**DIRECTIONS:** Reproduce every line of the listing below exactly.

**DATA FOR THIS TASK:**

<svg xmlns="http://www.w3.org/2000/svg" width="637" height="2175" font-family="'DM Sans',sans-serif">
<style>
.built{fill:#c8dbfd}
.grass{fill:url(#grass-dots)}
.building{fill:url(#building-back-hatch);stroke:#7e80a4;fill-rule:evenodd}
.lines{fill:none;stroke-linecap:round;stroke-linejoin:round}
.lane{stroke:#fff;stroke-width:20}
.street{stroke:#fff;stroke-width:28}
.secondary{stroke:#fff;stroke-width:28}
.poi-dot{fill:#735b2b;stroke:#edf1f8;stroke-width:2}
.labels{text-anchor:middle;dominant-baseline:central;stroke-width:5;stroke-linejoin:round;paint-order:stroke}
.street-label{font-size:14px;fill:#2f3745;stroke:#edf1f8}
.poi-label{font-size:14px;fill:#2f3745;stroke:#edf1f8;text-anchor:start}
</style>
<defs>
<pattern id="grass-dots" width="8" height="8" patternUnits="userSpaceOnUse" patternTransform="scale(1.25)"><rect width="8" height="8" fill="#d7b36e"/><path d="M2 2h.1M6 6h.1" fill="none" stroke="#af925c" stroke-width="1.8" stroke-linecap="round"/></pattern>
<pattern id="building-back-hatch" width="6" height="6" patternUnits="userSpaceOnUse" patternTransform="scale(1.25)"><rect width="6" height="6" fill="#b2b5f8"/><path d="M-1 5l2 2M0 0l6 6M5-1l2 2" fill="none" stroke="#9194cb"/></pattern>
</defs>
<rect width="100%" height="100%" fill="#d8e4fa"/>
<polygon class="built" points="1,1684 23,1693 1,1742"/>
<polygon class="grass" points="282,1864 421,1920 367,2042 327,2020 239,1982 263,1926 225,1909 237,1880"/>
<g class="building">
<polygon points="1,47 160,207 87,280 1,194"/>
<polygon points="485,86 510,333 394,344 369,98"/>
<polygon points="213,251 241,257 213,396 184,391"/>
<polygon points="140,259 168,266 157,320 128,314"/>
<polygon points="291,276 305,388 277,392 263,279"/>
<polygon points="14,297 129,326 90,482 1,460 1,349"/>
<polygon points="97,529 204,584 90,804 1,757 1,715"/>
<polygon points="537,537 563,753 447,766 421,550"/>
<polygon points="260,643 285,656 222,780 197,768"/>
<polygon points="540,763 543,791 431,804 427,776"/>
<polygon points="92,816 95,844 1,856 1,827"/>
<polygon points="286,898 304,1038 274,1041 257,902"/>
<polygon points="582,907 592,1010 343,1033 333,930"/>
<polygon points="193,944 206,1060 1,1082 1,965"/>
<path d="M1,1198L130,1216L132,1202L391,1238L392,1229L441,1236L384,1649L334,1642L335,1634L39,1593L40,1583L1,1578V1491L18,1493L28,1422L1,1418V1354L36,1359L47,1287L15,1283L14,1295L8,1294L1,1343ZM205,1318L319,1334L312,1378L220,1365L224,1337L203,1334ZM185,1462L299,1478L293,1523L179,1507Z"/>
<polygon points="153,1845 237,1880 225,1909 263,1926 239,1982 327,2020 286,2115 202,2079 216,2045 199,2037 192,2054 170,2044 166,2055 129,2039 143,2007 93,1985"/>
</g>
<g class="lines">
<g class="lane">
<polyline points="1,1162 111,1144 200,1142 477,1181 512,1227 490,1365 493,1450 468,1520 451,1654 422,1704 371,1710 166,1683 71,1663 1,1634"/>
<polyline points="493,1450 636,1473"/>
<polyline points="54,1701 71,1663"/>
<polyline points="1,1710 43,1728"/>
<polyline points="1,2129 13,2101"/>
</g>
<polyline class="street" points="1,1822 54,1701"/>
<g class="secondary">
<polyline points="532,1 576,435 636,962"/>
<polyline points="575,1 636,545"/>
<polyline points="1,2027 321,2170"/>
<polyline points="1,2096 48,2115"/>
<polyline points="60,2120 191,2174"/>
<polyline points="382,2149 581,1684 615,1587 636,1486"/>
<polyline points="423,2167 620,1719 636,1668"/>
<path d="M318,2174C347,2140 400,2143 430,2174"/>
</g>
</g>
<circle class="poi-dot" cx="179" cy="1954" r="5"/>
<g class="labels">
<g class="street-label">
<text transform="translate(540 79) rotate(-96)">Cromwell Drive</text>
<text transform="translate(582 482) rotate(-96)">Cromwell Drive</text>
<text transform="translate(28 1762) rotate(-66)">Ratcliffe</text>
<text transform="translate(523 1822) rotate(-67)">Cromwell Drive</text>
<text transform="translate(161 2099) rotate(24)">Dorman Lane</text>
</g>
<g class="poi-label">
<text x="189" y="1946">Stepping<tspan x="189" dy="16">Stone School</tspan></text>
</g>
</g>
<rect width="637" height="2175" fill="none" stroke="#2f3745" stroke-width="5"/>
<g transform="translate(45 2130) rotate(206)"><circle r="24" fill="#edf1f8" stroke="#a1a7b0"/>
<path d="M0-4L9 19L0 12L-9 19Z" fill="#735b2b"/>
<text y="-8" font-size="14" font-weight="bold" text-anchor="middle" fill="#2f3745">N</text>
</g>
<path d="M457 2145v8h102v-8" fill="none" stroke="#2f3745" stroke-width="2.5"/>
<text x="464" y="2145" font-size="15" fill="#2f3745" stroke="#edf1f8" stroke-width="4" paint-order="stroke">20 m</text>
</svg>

**SOLVED PROBLEM:**
<svg xmlns="http://www.w3.org/2000/svg" width="637" height="2175" font-family="'DM Sans',sans-serif">
<style>
.built{fill:#c8dbfd}
.grass{fill:url(#grass-dots)}
.building{fill:url(#building-back-hatch);stroke:#7e80a4;fill-rule:evenodd}
.lines{fill:none;stroke-linecap:round;stroke-linejoin:round}
.lane{stroke:#fff;stroke-width:20}
.street{stroke:#fff;stroke-width:28}
.secondary{stroke:#fff;stroke-width:28}
.poi-dot{fill:#735b2b;stroke:#edf1f8;stroke-width:2}
.labels{text-anchor:middle;dominant-baseline:central;stroke-width:5;stroke-linejoin:round;paint-order:stroke}
.street-label{font-size:14px;fill:#2f3745;stroke:#edf1f8}
.poi-label{font-size:14px;fill:#2f3745;stroke:#edf1f8;text-anchor:start}
</style>
<defs>
<pattern id="grass-dots" width="8" height="8" patternUnits="userSpaceOnUse" patternTransform="scale(1.25)"><rect width="8" height="8" fill="#d7b36e"/><path d="M2 2h.1M6 6h.1" fill="none" stroke="#af925c" stroke-width="1.8" stroke-linecap="round"/></pattern>
<pattern id="building-back-hatch" width="6" height="6" patternUnits="userSpaceOnUse" patternTransform="scale(1.25)"><rect width="6" height="6" fill="#b2b5f8"/><path d="M-1 5l2 2M0 0l6 6M5-1l2 2" fill="none" stroke="#9194cb"/></pattern>
</defs>
<rect width="100%" height="100%" fill="#d8e4fa"/>
<polygon class="built" points="1,1684 23,1693 1,1742"/>
<polygon class="grass" points="282,1864 421,1920 367,2042 327,2020 239,1982 263,1926 225,1909 237,1880"/>
<g class="building">
<polygon points="1,47 160,207 87,280 1,194"/>
<polygon points="485,86 510,333 394,344 369,98"/>
<polygon points="213,251 241,257 213,396 184,391"/>
<polygon points="140,259 168,266 157,320 128,314"/>
<polygon points="291,276 305,388 277,392 263,279"/>
<polygon points="14,297 129,326 90,482 1,460 1,349"/>
<polygon points="97,529 204,584 90,804 1,757 1,715"/>
<polygon points="537,537 563,753 447,766 421,550"/>
<polygon points="260,643 285,656 222,780 197,768"/>
<polygon points="540,763 543,791 431,804 427,776"/>
<polygon points="92,816 95,844 1,856 1,827"/>
<polygon points="286,898 304,1038 274,1041 257,902"/>
<polygon points="582,907 592,1010 343,1033 333,930"/>
<polygon points="193,944 206,1060 1,1082 1,965"/>
<path d="M1,1198L130,1216L132,1202L391,1238L392,1229L441,1236L384,1649L334,1642L335,1634L39,1593L40,1583L1,1578V1491L18,1493L28,1422L1,1418V1354L36,1359L47,1287L15,1283L14,1295L8,1294L1,1343ZM205,1318L319,1334L312,1378L220,1365L224,1337L203,1334ZM185,1462L299,1478L293,1523L179,1507Z"/>
<polygon points="153,1845 237,1880 225,1909 263,1926 239,1982 327,2020 286,2115 202,2079 216,2045 199,2037 192,2054 170,2044 166,2055 129,2039 143,2007 93,1985"/>
</g>
<g class="lines">
<g class="lane">
<polyline points="1,1162 111,1144 200,1142 477,1181 512,1227 490,1365 493,1450 468,1520 451,1654 422,1704 371,1710 166,1683 71,1663 1,1634"/>
<polyline points="493,1450 636,1473"/>
<polyline points="54,1701 71,1663"/>
<polyline points="1,1710 43,1728"/>
<polyline points="1,2129 13,2101"/>
</g>
<polyline class="street" points="1,1822 54,1701"/>
<g class="secondary">
<polyline points="532,1 576,435 636,962"/>
<polyline points="575,1 636,545"/>
<polyline points="1,2027 321,2170"/>
<polyline points="1,2096 48,2115"/>
<polyline points="60,2120 191,2174"/>
<polyline points="382,2149 581,1684 615,1587 636,1486"/>
<polyline points="423,2167 620,1719 636,1668"/>
<path d="M318,2174C347,2140 400,2143 430,2174"/>
</g>
</g>
<circle class="poi-dot" cx="179" cy="1954" r="5"/>
<g class="labels">
<g class="street-label">
<text transform="translate(540 79) rotate(-96)">Cromwell Drive</text>
<text transform="translate(582 482) rotate(-96)">Cromwell Drive</text>
<text transform="translate(28 1762) rotate(-66)">Ratcliffe</text>
<text transform="translate(523 1822) rotate(-67)">Cromwell Drive</text>
<text transform="translate(161 2099) rotate(24)">Dorman Lane</text>
</g>
<g class="poi-label">
<text x="189" y="1946">Stepping<tspan x="189" dy="16">Stone School</tspan></text>
</g>
</g>
<rect width="637" height="2175" fill="none" stroke="#2f3745" stroke-width="5"/>
<g transform="translate(45 2130) rotate(206)"><circle r="24" fill="#edf1f8" stroke="#a1a7b0"/>
<path d="M0-4L9 19L0 12L-9 19Z" fill="#735b2b"/>
<text y="-8" font-size="14" font-weight="bold" text-anchor="middle" fill="#2f3745">N</text>
</g>
<path d="M457 2145v8h102v-8" fill="none" stroke="#2f3745" stroke-width="2.5"/>
<text x="464" y="2145" font-size="15" fill="#2f3745" stroke="#edf1f8" stroke-width="4" paint-order="stroke">20 m</text>
</svg>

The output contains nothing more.